It’s always odd to see the end of a band, especially when it’s one as widely loved and successful as Coldplay. As different and far come as A Head Full of Dreams may be from their debut, Parachutes, it’s still undoubtedly Coldplay. When “Paradise” came out from Mylo Xyloto I thought it was the end of Coldplay. “It’s the wrong Coldplay Para- prefix,” I remember saying. Confirmed on Ghost Stories, Coldplay were by all accounts completely dead to me, but when I heard that A Head Full of Dreams was going to be their last record, culminating in the Super Bowl 50 half-time performance, I had to give them the respect they deserve, enough to listen to their last record.

Whether out of suspected necessity or the drive to try and attract younger and younger fans as their careers went on, it’s very interesting how the band got more electronic/dance over the years, especially since they originally started out with singles like “Yellow” and “Sparks.” As the technology changes and the music industry adapts, it’s the youngest generation that can keep up, thus the move from alternative rock to dance-pop makes sense in theory, but with Mylo Xyloto only really making the big bucks because of their massive tour, and Ghost Stories being a huge flop in my eyes, but apparently not in the eyes of the Grammy’s (like, try to name one song from that record), the path to A Head Full of Dreams didn’t look incredibly promising.

Needless to say, I was surprised, not just because it takes really well crafted pop music for me to enjoy pop as a genre more than just club-dance music, but because it was Coldplay, and they were pulling off really good pop music. Other than the interlude’s, there really isn’t a track on A Head Full of Dreams that I don’t enjoy. While some may be a bit corny, it’s pop music. I do love how the President was sampled singing “Amazing Grace” on track 7, “Kaleidoscope,” the interlude into the second half of the record, and Obama still said that “How Much A Dollar Cost” by Kendrick Lamar was his favorite song of the year. I also love that Obama loves Kendrick Lamar and chose a song that wasn’t just one of the singles, though I digress.

Back to the record at hand, the thing that puts A Head Full of Dreams above other concert-fueled pop is in the writing and the instrumentation. Just about every song has a verse -> pre-chorus -> pre-chorus #2 -> chorus -> come down, aspect to it and they’re all catchy as hell. The instrumentation and production are also fantastic, with Will Champion pulling off some amazing aux. percussion parts, like those in “Hymn for the Weekend,” that really just complete the song.

Honestly, I was very surprised by the success of the record prior to my first listen. The surprise twisted upon itself after I had heard it fully, and my utter fascination of the record continues to this day.
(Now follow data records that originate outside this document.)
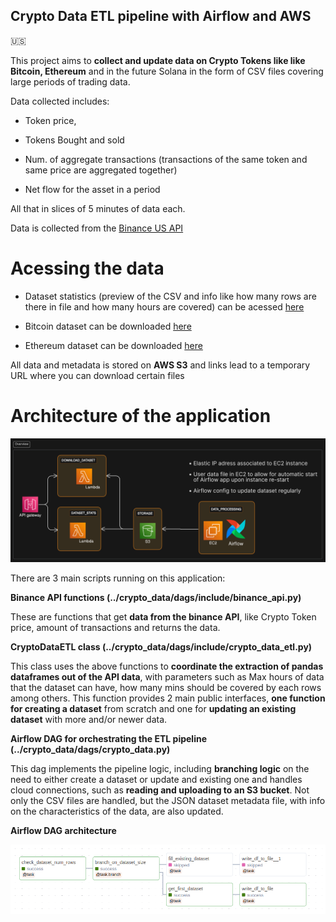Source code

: ## Crypto Data ETL pipeline with Airflow and AWS 

:us:

This project aims to **collect and update data on Crypto Tokens like like Bitcoin, Ethereum** and in the future Solana in the form of CSV files covering large periods of trading data.

Data collected includes: 

* Token price,

* Tokens Bought and sold

* Num. of aggregate transactions (transactions of the same token and same price are aggregated together)

* Net flow for the asset in a period

All that in slices of 5 minutes of data each.


Data is collected from the [Binance US API](https://docs.binance.us/#introduction)


# Acessing the data 

* Dataset statistics (preview of the CSV and info like how many rows are there in file and how many hours are covered) can be acessed [here](https://jr6cd1g42j.execute-api.us-east-2.amazonaws.com/stage1/dashboard)

* Bitcoin dataset can be downloaded [here](https://czmejpeff7.execute-api.us-east-2.amazonaws.com/geturl?token=btc)

* Ethereum dataset can be downloaded [here](https://czmejpeff7.execute-api.us-east-2.amazonaws.com/geturl?token=eth)

All data and metadata is stored on **AWS S3** and links lead to a temporary URL where you can download certain files


# Architecture of the application 

![](architecture.png)


There are 3 main scripts running on this application:

**Binance API functions (../crypto_data/dags/include/binance_api.py)**

These are functions that get **data from the binance API**, like Crypto Token price, amount of transactions and returns the data.

**CryptoDataETL class (../crypto_data/dags/include/crypto_data_etl.py)**

This class uses the above functions to **coordinate the extraction of pandas dataframes out of the API data**, with parameters such as Max hours of data that the dataset can have, how many mins should be covered by each rows among others. This function provides 2 main public interfaces, **one function for creating a dataset** from scratch and one for **updating an existing dataset** with more and/or newer data.

**Airflow DAG for orchestrating the ETL pipeline (../crypto_data/dags/crypto_data.py)**

This dag implements the pipeline logic, including **branching logic** on the need to either create a dataset or update and existing one and handles cloud connections, such as **reading and uploading to an S3 bucket**.
Not only the CSV files are handled, but the JSON dataset metadata file, with info on the characteristics of the data, are also updated.

**Airflow DAG architecture**

![](airflow_dag.png)
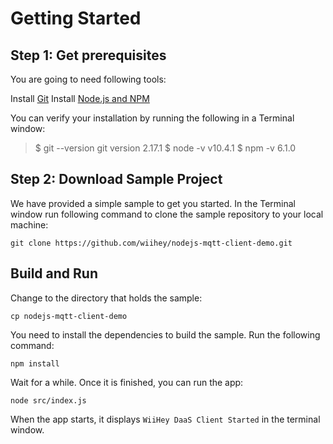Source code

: # Getting Started

## Step 1: Get prerequisites

You are going to need following tools:

Install [Git](https://git-scm.com/downloads)
Install [Node.js and NPM](https://nodejs.org/en/)

You can verify your installation by running the following in a Terminal window:

> $ git --version
> git version 2.17.1
> $ node -v
> v10.4.1
> $ npm -v
> 6.1.0

## Step 2: Download Sample Project

We have provided a simple sample to get you started. In the Terminal window run following command to clone the sample repository to your local machine:

`git clone https://github.com/wiihey/nodejs-mqtt-client-demo.git`

## Build and Run

Change to the directory that holds the sample:

`cp nodejs-mqtt-client-demo`

You need to install the dependencies to build the sample. Run the following command:

`npm install`

Wait for a while. Once it is finished, you can run the app:

`node src/index.js`

When the app starts, it displays `WiiHey DaaS Client Started` in the terminal window.




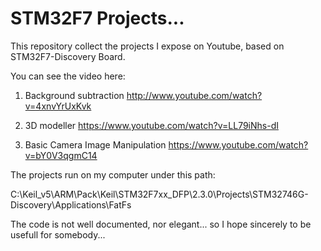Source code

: # STM32F7 Projects...

This repository collect the projects I expose on Youtube, based on STM32F7-Discovery Board.

You can see the video here:

1. Background subtraction http://www.youtube.com/watch?v=4xnvYrUxKvk

2. 3D modeller https://www.youtube.com/watch?v=LL79iNhs-dI

3. Basic Camera Image Manipulation https://www.youtube.com/watch?v=bY0V3qgmC14

The projects run on my computer under this path:

C:\Keil_v5\ARM\Pack\Keil\STM32F7xx_DFP\2.3.0\Projects\STM32746G-Discovery\Applications\FatFs

The code is not well documented, nor elegant... so I hope sincerely to be usefull for somebody...

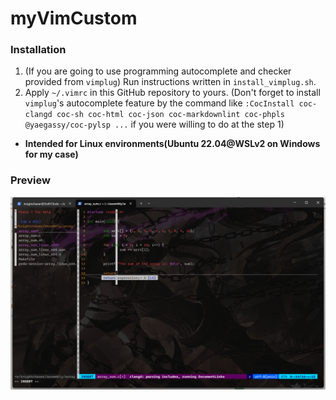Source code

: # myVimCustom

### Installation
1. (If you are going to use programming autocomplete and checker provided from `vimplug`) Run instructions written in `install_vimplug.sh`.
2. Apply `~/.vimrc` in this GitHub repository to yours. (Don't forget to install `vimplug`'s autocomplete feature by the command like `:CocInstall coc-clangd coc-sh coc-html coc-json coc-markdownlint coc-phpls @yaegassy/coc-pylsp ...` if you were willing to do at the step 1)
- **Intended for Linux environments(Ubuntu 22.04@WSLv2 on Windows for my case)**

### Preview
<img src="https://github.com/KnightChaser/myVimCustom/blob/main/preview.png" width=800>
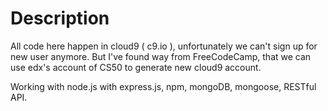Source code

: # Description

All code here happen in cloud9 ( c9.io ), unfortunately we can't sign up for new user anymore. But I've found way from FreeCodeCamp, that we can use edx's account of CS50 to generate new cloud9 account.

Working with node.js with express.js, npm, mongoDB, mongoose, RESTful API.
This isn’t some new teenage hopeful screaming into a microphone about the nightlife or whatever else, this is an experienced band who decided to make pop music and just needed some warming up. And maybe Chris Martin’s divorce to Gwyneth Paltrow brought him the inspiration he needed, there sure as hell are songs about it here. Regardless, it’s a surprisingly enjoyable record in my books, and a triumphant end to Coldplay.